Когда Таннет убежал, Дарлан решил навестить Тристин. Он постучал в ее дверь, она не сразу ответила. Ее обнаружил сидящей в темноте.
— Как ты? — спросил монетчик, опускаясь с ней рядом. Тристин прижалась к его плечу головой.
— Уже в порядке. Жуткое ты себе выбрал занятие.
— Не всегда чудовища — это те, кто были детьми.
— Понимаю.
— Мне кажется, что все-таки что-то не так. — Дарлан повернул голову, чтобы встретиться с ее глазами. — Ты что-то утаиваешь от меня.
— Давай утром уедем, — сказала Тристин, касаясь его руки. — Твой иллюзионист все поймет. Магистры дали мне гарантии, что если ты вернешься, тебя оставят в живых, я верю в это, иначе бы они этого не предлагали.
— Барон Залин требует моей смерти, требует отдать меня в его распоряжение.
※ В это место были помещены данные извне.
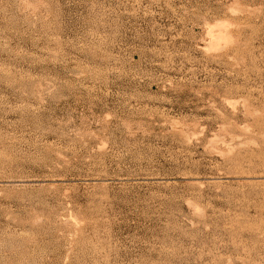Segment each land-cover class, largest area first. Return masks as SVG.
I'll return each mask as SVG.
<instances>
[{
	"label": "rangeland",
	"instance_id": "obj_1",
	"mask_svg": "<svg viewBox=\"0 0 264 264\" xmlns=\"http://www.w3.org/2000/svg\"><path fill=\"white\" fill-rule=\"evenodd\" d=\"M0 264H264V0H0Z\"/></svg>",
	"mask_w": 264,
	"mask_h": 264
}]
</instances>
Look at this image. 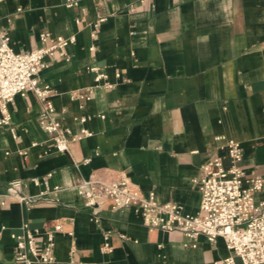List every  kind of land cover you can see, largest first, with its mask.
Masks as SVG:
<instances>
[{
	"label": "crops",
	"instance_id": "0c3cea01",
	"mask_svg": "<svg viewBox=\"0 0 264 264\" xmlns=\"http://www.w3.org/2000/svg\"><path fill=\"white\" fill-rule=\"evenodd\" d=\"M45 30L75 36L69 59L47 57L39 72L53 89L55 119L91 135L60 151L33 92L9 103L11 125L0 126V264H13L12 234L25 222L42 231L63 225L54 251L62 264H217L229 256L222 237L212 243L150 226L135 206L89 205L78 186L93 174L124 177L199 214L202 165L216 155L233 164L218 136L238 141L239 164L264 176V0H0V33L16 52L42 46ZM88 89L89 99L74 97ZM19 193L37 200L28 209Z\"/></svg>",
	"mask_w": 264,
	"mask_h": 264
},
{
	"label": "built area",
	"instance_id": "2783aa9c",
	"mask_svg": "<svg viewBox=\"0 0 264 264\" xmlns=\"http://www.w3.org/2000/svg\"><path fill=\"white\" fill-rule=\"evenodd\" d=\"M79 3L80 0H67L68 7ZM94 27L93 36L97 23ZM40 38L42 46L16 52L9 34L0 33V126L11 125L9 103L15 96L33 92L41 105L40 123L55 141L57 149L65 151L71 141L89 136L91 132L81 128L72 133L62 128L60 121L55 119L57 110L52 99L53 89L49 84H40L39 72L46 66L47 57L69 59L66 46L75 41V36L64 37L45 30ZM103 76L99 74L97 80ZM92 92L88 89L75 93L74 97L89 99ZM78 118L83 122L86 120L85 116ZM216 139L222 142L233 164L225 166L223 156L216 155L202 165L200 174L194 179L202 196L199 214L186 213L175 201L160 202L154 191L144 194L124 177L93 174L79 184L78 191L92 206H100L106 201L112 202L113 208L135 206L141 211L144 222L153 227L169 231L180 229L189 238L203 234L212 243L219 237L224 238L232 253L217 264H264V198L257 197L264 191V176L247 172L239 164L244 152L238 141L224 136ZM34 181L41 182L38 178ZM44 182L47 183V178ZM16 197L28 209L37 200L22 193ZM3 228L0 229V238ZM61 230V223L42 231L30 228L25 222L21 232L12 234L15 241L13 264H62L54 252L55 233ZM40 237H43L42 243Z\"/></svg>",
	"mask_w": 264,
	"mask_h": 264
}]
</instances>
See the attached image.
Почему ты слепо веришь магистрам? Им выгоднее пойти навстречу Залину, может быть так, репутация ордена пострадает меньше.
— Мы спрячем тебя, ему сообщим, что казнили тебя сами.
— Тристин, я не хочу остаток жизни провести в плену в том месте, где когда-то рос. Я нашел цель, цель, ради которой Ламонт и Камал основали братство. Помогать людям, всем без исключения, а не только тем, у кого туго набит кошелек. Орден давно преследует лишь одну цель — личное обогащение магистров, а не благо человечества. Вместо того чтобы защищать всех людей от тварей, что расплодились в мире, мастера охраняют сон королей, принцев и принцесс, обороняют обозы богатых купцов от разбойников. А как быть простому фермеру? Тристин, Монетный двор давно не тот, о котором мы слышали до того, как нас взяли на обучение. Или ты готова поспорить с этим?
— Я не буду с этим спорить, Дарлан, — ответил она, отстранившись. — Но мы должны подчиняться ордену, хочется нам этого или нет.
— Так уходи, брось все. Путешествуй с нами, истребляй чудовищ, у тебя неплохо вышло со стригойей.
— Оставить учеников?
— Есть те, кто смогут также хорошо заботиться о них, как ты! Трамин, Уланта, Холдрет, — напомнил ей Дарлан. — Я не смогу поехать с тобой, но ты можешь остаться.
— Нет, нет, нет. — Тристин, как ужаленная, вскочила с кровати. Он увидел, что по ее щекам покатились слезы. Боги, да что с ней такое?
— Тристин? Если не хочешь, просто возвращайся одна. Скажи магистрам, что не нашла меня, пусть посылают другого.